Please copy the text of the records below character for character, keeping each line as it appears, and leave out the pictures.

- _Records for this task_
[Start of Attachment]

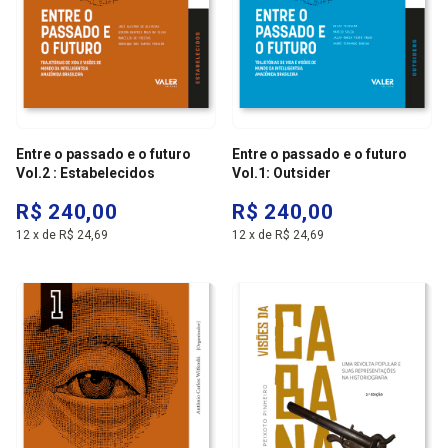
Entre o passado e o futuro
Entre o passado e o futuro
Vol.2 : Estabelecidos
Vol.1: Outsider
R$ 240,00
R$ 240,00
12
x
de
R$ 24,69
12
x
de
R$ 24,69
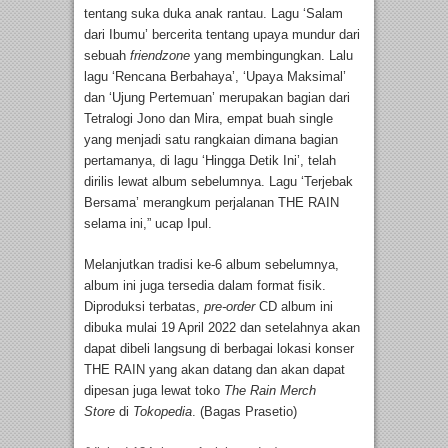
tentang suka duka anak rantau. Lagu ‘Salam
dari Ibumu’ bercerita tentang upaya mundur dari
sebuah
friendzone
yang membingungkan. Lalu
lagu ‘Rencana Berbahaya’, ‘Upaya Maksimal’
dan ‘Ujung Pertemuan’ merupakan bagian dari
Tetralogi Jono dan Mira, empat buah single
yang menjadi satu rangkaian dimana bagian
pertamanya, di lagu ‘Hingga Detik Ini’, telah
dirilis lewat album sebelumnya. Lagu ‘Terjebak
Bersama’ merangkum perjalanan THE RAIN
selama ini,” ucap Ipul.
Melanjutkan tradisi ke-6 album sebelumnya,
album ini juga tersedia dalam format fisik.
Diproduksi terbatas,
pre-order
CD album ini
dibuka mulai 19 April 2022 dan setelahnya akan
dapat dibeli langsung di berbagai lokasi konser
THE RAIN yang akan datang dan akan dapat
dipesan juga lewat toko
The Rain Merch
Store
di
Tokopedia
. (Bagas Prasetio)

[End of Attachment]

- _Output for this task_
Entre o passado e o futuro
Entre o passado e o futuro
Vol.2 : Estabelecidos
Vol.1: Outsider
R$ 240,00
R$ 240,00
12
x
de
R$ 24,69
12
x
de
R$ 24,69
tentang suka duka anak rantau. Lagu ‘Salam
dari Ibumu’ bercerita tentang upaya mundur dari
sebuah
friendzone
yang membingungkan. Lalu
lagu ‘Rencana Berbahaya’, ‘Upaya Maksimal’
dan ‘Ujung Pertemuan’ merupakan bagian dari
Tetralogi Jono dan Mira, empat buah single
yang menjadi satu rangkaian dimana bagian
pertamanya, di lagu ‘Hingga Detik Ini’, telah
dirilis lewat album sebelumnya. Lagu ‘Terjebak
Bersama’ merangkum perjalanan THE RAIN
selama ini,” ucap Ipul.
Melanjutkan tradisi ke-6 album sebelumnya,
album ini juga tersedia dalam format fisik.
Diproduksi terbatas,
pre-order
CD album ini
dibuka mulai 19 April 2022 dan setelahnya akan
dapat dibeli langsung di berbagai lokasi konser
THE RAIN yang akan datang dan akan dapat
dipesan juga lewat toko
The Rain Merch
Store
di
Tokopedia
. (Bagas Prasetio)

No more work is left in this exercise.